Given a cultural context like that, you can imagine how uneasy and afraid Peter’s audience may have felt if they had been kicked out of their families because of their faith – and again, I think it is likely that they were. They didn’t just suffer an emotional and perhaps financial loss – they had lost their main source of protection as well.
But lest they think that they were now without any protection, Peter reminds them in verse five that they are those “who by God’s power are being guarded through faith for salvation ready to be revealed in the last time.” In the same way that their heavenly inheritance was under guard for safekeeping, these believers were themselves under the guardianship and protection of God. That fact did not rule out the possibility that they might face continued persecution for their faith, but it did mean that God’s plan for them would never be thwarted. His destiny for them would not fail to be realized.
Notice again how the stress in this whole passage today is on the future. Peter wrote that they were guarded “for us salvation ready to be revealed in the last time.” That might sound a bit strange to us, because we are so accustomed to talking about salvation in the past tense.

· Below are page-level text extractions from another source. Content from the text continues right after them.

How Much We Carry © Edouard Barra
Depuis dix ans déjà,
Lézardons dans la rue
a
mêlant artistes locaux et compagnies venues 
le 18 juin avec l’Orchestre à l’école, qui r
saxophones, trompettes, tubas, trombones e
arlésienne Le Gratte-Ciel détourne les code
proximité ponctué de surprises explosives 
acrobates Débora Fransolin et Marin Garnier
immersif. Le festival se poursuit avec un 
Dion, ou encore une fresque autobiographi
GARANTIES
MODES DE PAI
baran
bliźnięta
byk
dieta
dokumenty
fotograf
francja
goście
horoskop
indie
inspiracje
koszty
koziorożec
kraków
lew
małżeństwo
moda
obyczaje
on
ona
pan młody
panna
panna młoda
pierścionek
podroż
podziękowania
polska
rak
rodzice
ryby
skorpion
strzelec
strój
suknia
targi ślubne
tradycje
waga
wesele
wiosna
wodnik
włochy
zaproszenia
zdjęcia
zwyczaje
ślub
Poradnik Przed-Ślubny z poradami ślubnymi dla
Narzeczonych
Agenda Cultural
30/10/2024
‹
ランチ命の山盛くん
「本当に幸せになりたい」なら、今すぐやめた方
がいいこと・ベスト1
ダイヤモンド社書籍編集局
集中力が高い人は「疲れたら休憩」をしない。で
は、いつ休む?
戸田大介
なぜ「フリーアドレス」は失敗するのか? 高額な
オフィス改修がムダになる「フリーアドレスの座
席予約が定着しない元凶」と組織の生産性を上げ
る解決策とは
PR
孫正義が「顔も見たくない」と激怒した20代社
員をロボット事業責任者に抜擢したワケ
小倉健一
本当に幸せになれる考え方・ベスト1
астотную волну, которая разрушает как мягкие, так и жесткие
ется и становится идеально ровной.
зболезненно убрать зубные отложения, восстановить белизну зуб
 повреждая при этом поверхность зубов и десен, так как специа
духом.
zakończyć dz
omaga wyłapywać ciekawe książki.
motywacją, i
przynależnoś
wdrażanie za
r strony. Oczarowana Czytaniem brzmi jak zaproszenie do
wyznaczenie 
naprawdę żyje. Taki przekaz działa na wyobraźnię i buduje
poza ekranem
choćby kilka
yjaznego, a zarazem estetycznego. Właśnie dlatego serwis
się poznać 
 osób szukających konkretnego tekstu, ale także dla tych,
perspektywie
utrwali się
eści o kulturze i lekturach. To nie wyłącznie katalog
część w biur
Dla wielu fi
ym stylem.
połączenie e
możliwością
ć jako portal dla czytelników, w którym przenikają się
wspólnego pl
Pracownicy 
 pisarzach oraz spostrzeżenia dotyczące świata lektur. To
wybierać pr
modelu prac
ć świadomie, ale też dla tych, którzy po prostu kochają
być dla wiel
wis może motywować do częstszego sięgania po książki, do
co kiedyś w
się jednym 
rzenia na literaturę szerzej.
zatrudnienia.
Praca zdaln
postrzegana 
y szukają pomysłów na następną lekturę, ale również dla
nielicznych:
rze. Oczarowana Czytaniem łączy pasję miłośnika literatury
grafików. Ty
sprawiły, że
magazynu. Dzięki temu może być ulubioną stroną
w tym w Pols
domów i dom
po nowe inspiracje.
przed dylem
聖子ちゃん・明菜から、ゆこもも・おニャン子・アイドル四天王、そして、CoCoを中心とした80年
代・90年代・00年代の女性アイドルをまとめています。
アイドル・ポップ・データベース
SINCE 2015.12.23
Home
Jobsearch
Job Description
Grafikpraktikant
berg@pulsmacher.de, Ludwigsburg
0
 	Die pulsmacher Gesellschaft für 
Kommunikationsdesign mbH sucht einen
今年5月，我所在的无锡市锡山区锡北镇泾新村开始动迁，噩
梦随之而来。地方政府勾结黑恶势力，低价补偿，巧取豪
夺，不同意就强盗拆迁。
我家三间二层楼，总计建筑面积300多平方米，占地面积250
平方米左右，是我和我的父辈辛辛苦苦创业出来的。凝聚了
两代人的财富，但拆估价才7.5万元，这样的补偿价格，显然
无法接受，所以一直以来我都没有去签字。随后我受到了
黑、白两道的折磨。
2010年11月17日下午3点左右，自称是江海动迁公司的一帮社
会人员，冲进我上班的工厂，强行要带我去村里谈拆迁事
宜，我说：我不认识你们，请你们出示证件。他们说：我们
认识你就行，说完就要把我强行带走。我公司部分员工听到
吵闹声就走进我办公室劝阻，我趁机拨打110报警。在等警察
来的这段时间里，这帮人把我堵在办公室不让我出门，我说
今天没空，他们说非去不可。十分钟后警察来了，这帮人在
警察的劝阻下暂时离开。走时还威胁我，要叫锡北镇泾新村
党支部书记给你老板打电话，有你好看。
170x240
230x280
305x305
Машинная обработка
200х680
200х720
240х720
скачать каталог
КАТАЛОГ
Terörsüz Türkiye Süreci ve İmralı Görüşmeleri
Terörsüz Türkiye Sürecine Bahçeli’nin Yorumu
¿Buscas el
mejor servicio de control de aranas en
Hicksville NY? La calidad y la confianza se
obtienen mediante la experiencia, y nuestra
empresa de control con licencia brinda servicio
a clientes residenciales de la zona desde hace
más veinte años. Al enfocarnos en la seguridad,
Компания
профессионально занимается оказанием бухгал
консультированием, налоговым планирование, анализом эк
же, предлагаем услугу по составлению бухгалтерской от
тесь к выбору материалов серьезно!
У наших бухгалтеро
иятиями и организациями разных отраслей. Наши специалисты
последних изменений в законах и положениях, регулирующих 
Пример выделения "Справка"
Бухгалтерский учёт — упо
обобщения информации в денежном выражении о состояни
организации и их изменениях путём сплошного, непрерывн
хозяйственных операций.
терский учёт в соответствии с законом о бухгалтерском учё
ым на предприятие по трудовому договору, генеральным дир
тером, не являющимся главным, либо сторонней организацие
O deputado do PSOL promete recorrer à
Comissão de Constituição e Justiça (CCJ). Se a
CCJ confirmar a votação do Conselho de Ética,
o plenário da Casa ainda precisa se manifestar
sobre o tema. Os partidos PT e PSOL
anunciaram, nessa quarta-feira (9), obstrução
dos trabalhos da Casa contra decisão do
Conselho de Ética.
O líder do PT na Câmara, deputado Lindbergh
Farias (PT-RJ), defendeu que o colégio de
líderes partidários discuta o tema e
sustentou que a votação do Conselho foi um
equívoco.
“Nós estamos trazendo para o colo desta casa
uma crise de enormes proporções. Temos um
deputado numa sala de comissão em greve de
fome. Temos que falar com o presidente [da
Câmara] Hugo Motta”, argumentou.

We say things like, “I was saved back at such and such a time when I placed my faith in Christ.” That’s true of course, but I know I don’t have to tell you that God’s whole plan of salvation has not yet been realized.
It’s the ultimate fulfillment and completion of our salvation that Peter has in view here, and notice how Peter stresses that it is all ready. There’s no doubt here about whether it’s going to happen – Peter says it’s ready to go right now! There’s nothing that remains to be done in order for your salvation to be established or acquired because Jesus completed all of that through his death and resurrection. So the full and final enactment of your salvation is ready to go – it waits only for the word of God to give the go-ahead for this stage of human history to come to an end.
I know that some of you here might be able to sympathize with the situation of these believers in a very personal way. I know that some of you have faced at least a degree of exclusion from your own families because of your faith. Perhaps your convictions about how to serve God did not line up in every detail with their convictions, and as a result, you have faced exclusion and rejection to one degree or another.
To those of you who fit this description, I hope the new realities that are yours in the family of God can be a great comfort to you. If your earthly family has turned from you, know that God never will. You have been born again and adopted and his family, and now you face a certain and secure future, within in perishable inheritance that is waiting for you, reserved for you, and you are protected by the very power of God so that you will receive it.
And to those of us who have never faced this kind of situation with our earthly families, we need to remember that our greatest hope and confidence and security for the future comes not from those biological relationships but from the Lord. If we receive in earthly inheritance that’s fine, but let’s not put all our eggs in that basket! Let’s not tie all of our hopes and dreams and something like that – something that is still only subject to decay and loss. Let’s build our greatest dreams upon the living hope that we have through God, not the slowly dying hope that characterizes all of the goods and values of this world.
May we all rejoice today, and make it our heart’s cry in every situation to say, “Blessed be the God and Father of our Lord Jesus Christ!”